- [PROBLEM DETAILS]
There is material below. Print exactly the lines starting at the line with "Sales: 551700000 -> 556000000" and ending at the line with "Research: 333400000 -> 396000000", ends included, and no others.

- [GIVEN DATA]

◇ ◇ ◇ ◇ ◇ ◇ ◇

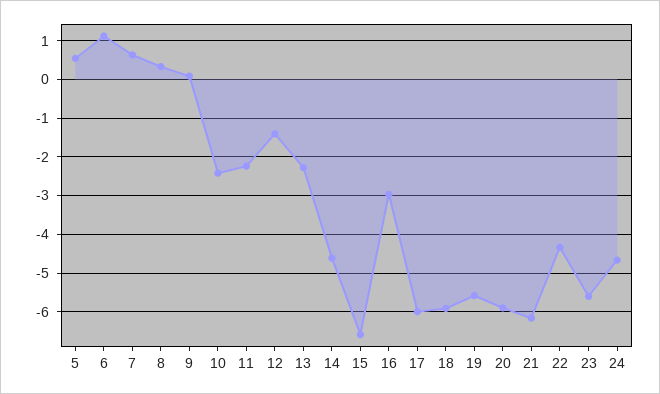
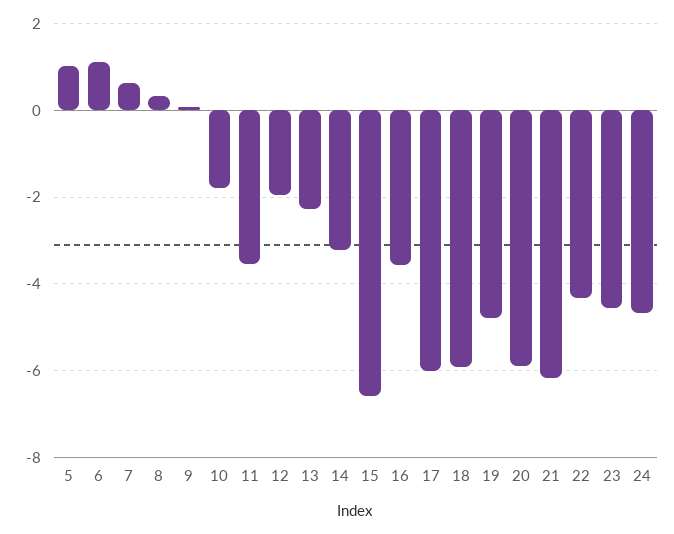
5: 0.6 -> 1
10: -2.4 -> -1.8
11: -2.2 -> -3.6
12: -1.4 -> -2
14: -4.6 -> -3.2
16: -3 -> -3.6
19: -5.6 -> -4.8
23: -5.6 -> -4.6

◇ ◇ ◇ ◇ ◇ ◇ ◇

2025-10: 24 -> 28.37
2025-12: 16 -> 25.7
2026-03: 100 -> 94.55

◇ ◇ ◇ ◇ ◇ ◇ ◇

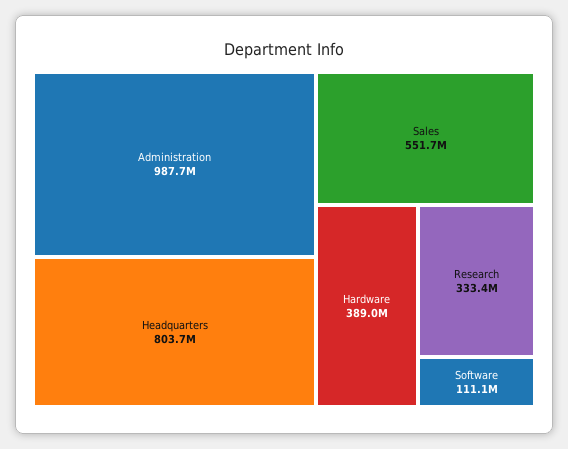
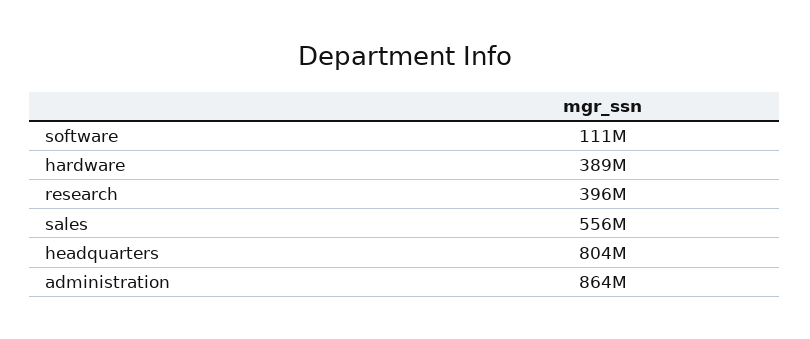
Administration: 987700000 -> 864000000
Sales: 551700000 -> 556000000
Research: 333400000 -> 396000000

◇ ◇ ◇ ◇ ◇ ◇ ◇

- [WRITTEN SOLUTION]
Sales: 551700000 -> 556000000
Research: 333400000 -> 396000000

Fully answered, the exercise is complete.